Deploy the Imager app to AWS¶
Deploy your imager application to AWS, using manual means. You should seriously consider reading this blog post first and making sense of it.
Tasks¶
Here are the things you must incorporate to get it all working:
- Create an EC2 instance
- Install and configure nginx to proxy to Django, and to serve static and media files without proxying these requests to Django.
- Set up gunicorn or waitress serving your Django app as an upstart process (see the gunicorn deployment docs for examples of how to do this).
- Install GUnicorn or some equivalent wsgi server
- Install your application code
- Create an upstart conf file that includes required system environment variables to get everything working correctly.
- Create an RDS instance and connect to it from Django.
- Use a gmail account to send email. Be very careful about setting up an appropriate setting for DEFAULT_FROM_EMAIL. If this is not set to the address that belongs to the gmail account (or an alias registered with the account) google will refuse to send the email.
For a basic walkthrough of this process, see this lecture. You may wish to add dj-database-url and django-configurations to your setup to simplify the job of using environment variables to manage sensitive configuration.

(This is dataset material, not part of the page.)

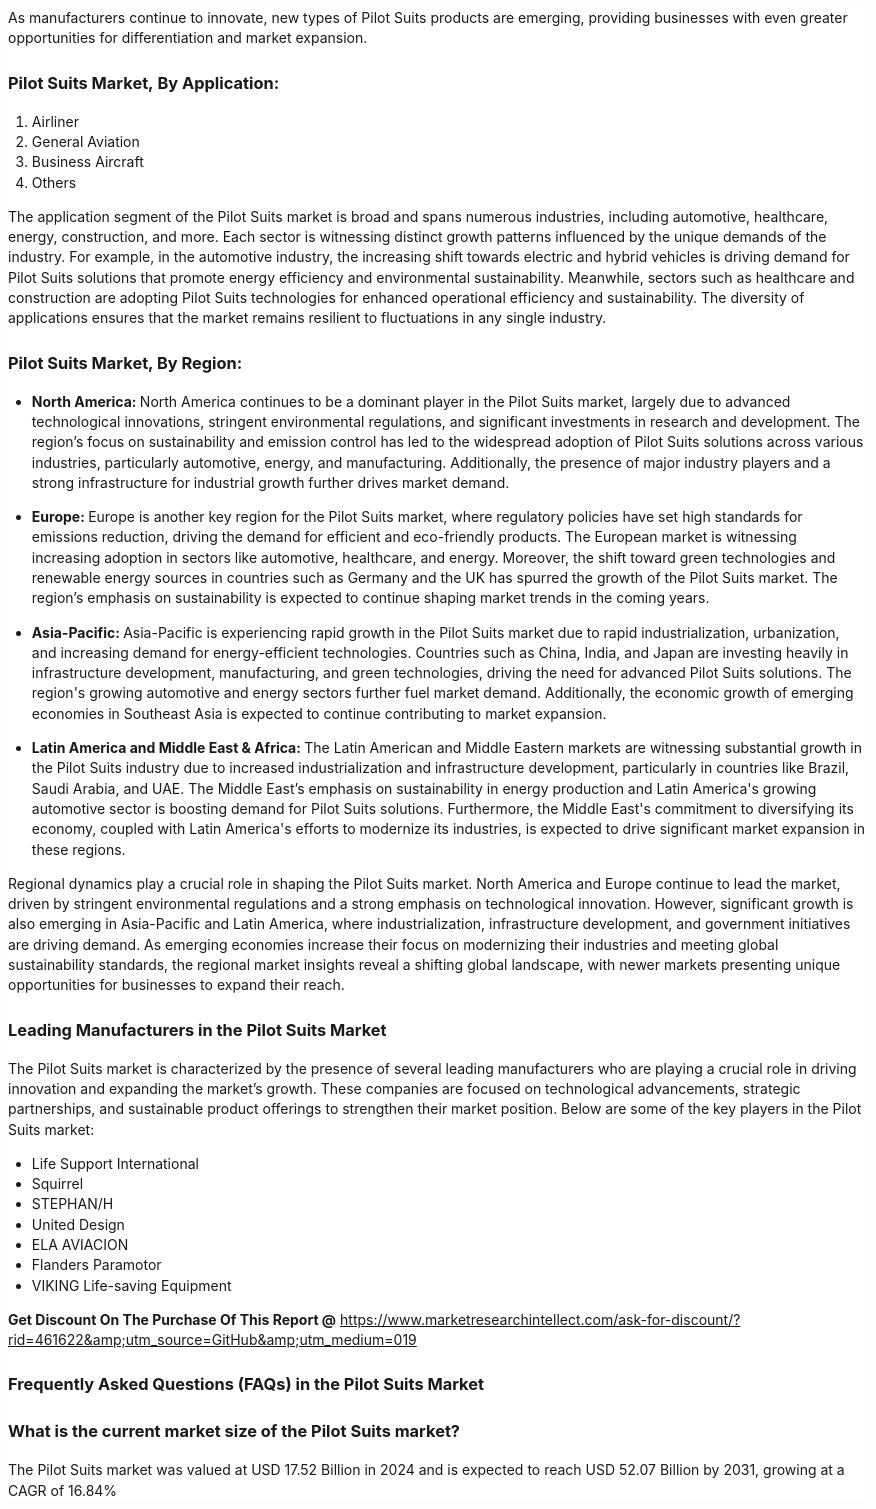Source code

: As manufacturers continue to innovate, new types of Pilot Suits products are emerging, providing businesses with even greater opportunities for differentiation and market expansion.</p><h3>Pilot Suits Market,&nbsp;By Application:</h3><ol><li>Airliner<li> General Aviation<li> Business Aircraft<li> Others</li></ol><p>The application segment of the Pilot Suits market is broad and spans numerous industries, including automotive, healthcare, energy, construction, and more. Each sector is witnessing distinct growth patterns influenced by the unique demands of the industry. For example, in the automotive industry, the increasing shift towards electric and hybrid vehicles is driving demand for Pilot Suits solutions that promote energy efficiency and environmental sustainability. Meanwhile, sectors such as healthcare and construction are adopting Pilot Suits technologies for enhanced operational efficiency and sustainability. The diversity of applications ensures that the market remains resilient to fluctuations in any single industry.</p><h3>Pilot Suits Market, By Region:</h3><ul><li><p><strong>North America:&nbsp;</strong>North America continues to be a dominant player in the Pilot Suits market, largely due to advanced technological innovations, stringent environmental regulations, and significant investments in research and development. The region&rsquo;s focus on sustainability and emission control has led to the widespread adoption of Pilot Suits solutions across various industries, particularly automotive, energy, and manufacturing. Additionally, the presence of major industry players and a strong infrastructure for industrial growth further drives market demand.</p></li><li><p><strong><strong>Europe:&nbsp;</strong></strong>Europe is another key region for the Pilot Suits market, where regulatory policies have set high standards for emissions reduction, driving the demand for efficient and eco-friendly products. The European market is witnessing increasing adoption in sectors like automotive, healthcare, and energy. Moreover, the shift toward green technologies and renewable energy sources in countries such as Germany and the UK has spurred the growth of the Pilot Suits market. The region&rsquo;s emphasis on sustainability is expected to continue shaping market trends in the coming years.</p></li><li><p><strong><strong>Asia-Pacific:&nbsp;</strong></strong>Asia-Pacific is experiencing rapid growth in the Pilot Suits market due to rapid industrialization, urbanization, and increasing demand for energy-efficient technologies. Countries such as China, India, and Japan are investing heavily in infrastructure development, manufacturing, and green technologies, driving the need for advanced Pilot Suits solutions. The region's growing automotive and energy sectors further fuel market demand. Additionally, the economic growth of emerging economies in Southeast Asia is expected to continue contributing to market expansion.</p></li><li><p><strong><strong>Latin America and Middle East &amp; Africa:&nbsp;</strong></strong>The Latin American and Middle Eastern markets are witnessing substantial growth in the Pilot Suits industry due to increased industrialization and infrastructure development, particularly in countries like Brazil, Saudi Arabia, and UAE. The Middle East&rsquo;s emphasis on sustainability in energy production and Latin America's growing automotive sector is boosting demand for Pilot Suits solutions. Furthermore, the Middle East's commitment to diversifying its economy, coupled with Latin America's efforts to modernize its industries, is expected to drive significant market expansion in these regions.</p></li></ul><p>Regional dynamics play a crucial role in shaping the Pilot Suits market. North America and Europe continue to lead the market, driven by stringent environmental regulations and a strong emphasis on technological innovation. However, significant growth is also emerging in Asia-Pacific and Latin America, where industrialization, infrastructure development, and government initiatives are driving demand. As emerging economies increase their focus on modernizing their industries and meeting global sustainability standards, the regional market insights reveal a shifting global landscape, with newer markets presenting unique opportunities for businesses to expand their reach.</p><h3><strong>Leading Manufacturers in the Pilot Suits Market</strong></h3><p>The Pilot Suits market is characterized by the presence of several leading manufacturers who are playing a crucial role in driving innovation and expanding the market&rsquo;s growth. These companies are focused on technological advancements, strategic partnerships, and sustainable product offerings to strengthen their market position. Below are some of the key players in the Pilot Suits market:</p></div><div class="article-main__content" data-test-id="publishing-text-block"><ul><li><span class="">Life Support International<li> Squirrel<li> STEPHAN/H<li> United Design<li> ELA AVIACION<li> Flanders Paramotor<li> VIKING Life-saving Equipment</span></li></ul></div><div class="article-main__content" data-test-id="publishing-text-block"><p><span class="font-[700]"><strong>Get Discount On The Purchase Of This Report @</strong> <a href="https://www.marketresearchintellect.com/ask-for-discount/?rid=461622&amp;utm_source=GitHub&amp;utm_medium=019" data-fr-linked="true">https://www.marketresearchintellect.com/ask-for-discount/?rid=461622&amp;utm_source=GitHub&amp;utm_medium=019</a></span></p></div><div class="article-main__content" data-test-id="publishing-text-block"><h3><strong>Frequently Asked Questions (FAQs) in the Pilot Suits Market</strong></h3><h3><strong>What is the current market size of the Pilot Suits market?</strong></h3><p>The Pilot Suits market was valued at USD 17.52 Billion in 2024 and is expected to reach USD 52.07 Billion by 2031, growing at a CAGR of 16.84%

You will absolutely want to read the Django Deployment Checklist in order to get your Django configuration squared away for public deployment.
Please read this blog post for another approach to controlling settings across environments (an alternative to django-configurations).
Submitting Your Work¶
When you have the deployment working, and I can register myself for the site and upload some pictures, submit the URL for your running site.